07 - Stir in grated Parmesan cheese. Taste and adjust seasoning if necessary.
08 - Ladle soup into bowls. Garnish with extra Parmesan and fresh basil leaves if desired. Serve hot.

# Tips for Success:

01 -
  • Everything happens in one pot, which means one pan to wash and your whole dinner on the table before 6 PM.
  • The cream swirled into bright tomato base creates this luxurious texture that makes you feel like you're eating something fancy, but it's absurdly simple.
  • Cheese tortellini does the heavy lifting—you're not boiling pasta separately, it cooks right in the broth and absorbs all the flavor.
02 -
  • Don't skip the ten-minute simmer before adding the tortellini—it seems like wasted time but it's when all the dried herbs actually release their flavor into the broth.

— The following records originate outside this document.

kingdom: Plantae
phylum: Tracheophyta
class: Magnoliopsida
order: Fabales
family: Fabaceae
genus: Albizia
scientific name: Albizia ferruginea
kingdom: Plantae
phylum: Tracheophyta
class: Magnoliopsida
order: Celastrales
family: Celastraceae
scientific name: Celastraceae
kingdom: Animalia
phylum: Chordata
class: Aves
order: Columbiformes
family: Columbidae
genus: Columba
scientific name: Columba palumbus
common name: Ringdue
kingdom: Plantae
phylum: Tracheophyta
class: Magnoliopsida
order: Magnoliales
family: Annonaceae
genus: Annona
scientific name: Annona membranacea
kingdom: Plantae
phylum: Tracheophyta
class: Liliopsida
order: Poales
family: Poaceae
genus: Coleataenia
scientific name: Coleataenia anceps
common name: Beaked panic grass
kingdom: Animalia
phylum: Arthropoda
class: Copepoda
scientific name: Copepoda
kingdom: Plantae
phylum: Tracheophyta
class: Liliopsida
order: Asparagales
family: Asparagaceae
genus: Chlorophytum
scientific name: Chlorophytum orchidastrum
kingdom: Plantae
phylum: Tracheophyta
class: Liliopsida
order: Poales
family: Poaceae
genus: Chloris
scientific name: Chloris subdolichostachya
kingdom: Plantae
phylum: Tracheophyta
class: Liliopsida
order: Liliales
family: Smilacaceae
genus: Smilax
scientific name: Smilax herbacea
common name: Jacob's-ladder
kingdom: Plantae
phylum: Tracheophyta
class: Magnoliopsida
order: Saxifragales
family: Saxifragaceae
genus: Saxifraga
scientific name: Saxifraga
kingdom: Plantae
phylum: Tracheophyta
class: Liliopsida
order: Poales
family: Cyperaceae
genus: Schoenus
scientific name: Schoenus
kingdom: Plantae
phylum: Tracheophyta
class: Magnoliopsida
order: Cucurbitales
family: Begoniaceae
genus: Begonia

  • Add the cream last and keep the heat low after it goes in, or it can separate and create a grainy texture instead of that silky finish you're after.
  • Fresh or refrigerated tortellini cook much faster than frozen, so read your package and don't let them overcook or they'll fall apart.
03 -
  • Toast your dried herbs in the hot oil for thirty seconds before adding the wet ingredients—it deepens their flavor significantly and is a trick that works in almost any soup.
  • Save a little of the pasta water before draining, and keep some near the stove while cooking; if the soup gets too thick, a splash brings it back to the right consistency without diluting the flavor.